Tüm Türkiye’de bir kentsel dönüşüm furyası aldı başını gidiyor.
Her kentte hemen her büyükşehir ve ilçe belediye başkanının projeleri arasında kentsel dönüşüm yer alıyor.
Hatta hemen her belediye başkanı en iyi, en doğru kentsel dönüşümü kendisinin yapacağını iddia ediyor.
Adana’da da durum pek farklı değil.
Seyhan’da, Yüreğir’de, Çukurova’da ve diğerlerinde projeler havada uçuşuyor.
Ancak sonuçlanan yani bitmiş tek bir proje bile yok ortada.
Azim Öztürk’ün portakal bahçesine yaptığı binaları kentsel dönüşüm olarak kabul edersek tek örnek diyebiliriz.
Kentsel dönüşüm projeleri oldukça zordur.
Çünkü en büyük sorun kamulaştırmadır.
Kentsel dönüşüm yapılacak alanlarda rant değeri bir anda katlandığı için konut ve arsa sahipleri kamulaştırma için yüksek bedeller talep ederler.
Doğal olarak insanları ikna etmek zordur ve yargı yoluyla kamulaştırma uzun yıllar sonunda yapılabildiği için büyük sorundur.
Örnek: Sinanpaşa Mahallesi
İşte bu noktada Hükümet kentsel dönüşüm projesi yapmak isteyen belediyelere can simidi olan bir yasa çıkardı.
Adı da “6306 sayılı Afet Riski Altındaki Alanların Dönüştürülmesi Hakkında Kanun.”
İdarenin elini güçlendiren, projelerin uygulanabilirliğini oldukça kolaylaştıran bir yasa olarak dikkati çekse de, hak sahipleri yani vatandaş için tam tersi bir durum sözkonusu.
Çünkü Bakanlar Kurulu kararıyla Afet Riskli alan ilan edilen mahallelerde yaşayan hak sahiplerinin bu karara itiraz edebilme şansı pek yok.
Mahkemeden yürütmeyi durdurma kararı bile alma hakları yok.
Tebliğ tarihinden itibaren belirli bir süre içinde yaşadıkları binaları boşaltmak hatta yıkmakla yükümlüler.
Boşalttıkları binanın karşılığında takdir edilen değeri kabul etmekten başka bir şansları de neredeyse yok.

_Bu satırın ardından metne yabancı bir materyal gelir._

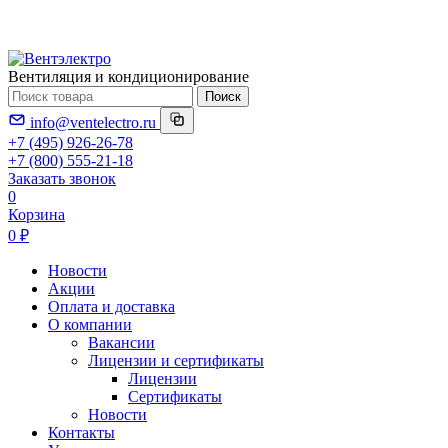
Вентиляция и кондиционирование
Поиск
info@ventelectro.ru
+7 (495) 926-26-78
+7 (800) 555-21-18
Заказать звонок
0
Корзина
0 ₽
Новости
Акции
Оплата и доставка
О компании
Вакансии
Лицензии и сертификаты
Лицензии
Сертификаты
Новости
Контакты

Böyle bir kentsel dönüşümü nasıl tanımlamak gerekir acaba?
Her şey iyi niyetle ilgili.
Kötü niyetli bir belediye başkanı bu yasa aracılığıyla koskoca bir mahalleyi kentsel dönüşüm adı altında boşaltıp, orada yaşayan insanları yersiz, yurtsuz, evsiz bırakabilir.
Bunun da adı yine “kentsel dönüşüm” olur.
İşte o zaman bu yasa “yoksulu yerinden yurdundan etme yasası”na dönüşüverir.
Neredeyse tüm belediyeler işin kolayına kaçıp kentsel dönüşüm uygulamak istedikleri mahalleleri afet riski altındaki alan ilan ettiriyor.
Bu karar alınırken söz konusu yerde zemin etüdü yapılıyor mu, mevcut binalar gerçekten de bir depremde yıkılır mı kimse bilmiyor.
Karar alınıyor ama kararın hangi bilimsel dayanakları olduğu hiç açıklanmıyor.
Yani her şey belediye başkanlarının iki dudağı arasında.
İyi niyetli olan işin insani yönünü zaten göz ardı etmez, insanların hakkını yemez ama eğer niyet kötüyse işte o zaman yandı bitti yoksul vatandaş.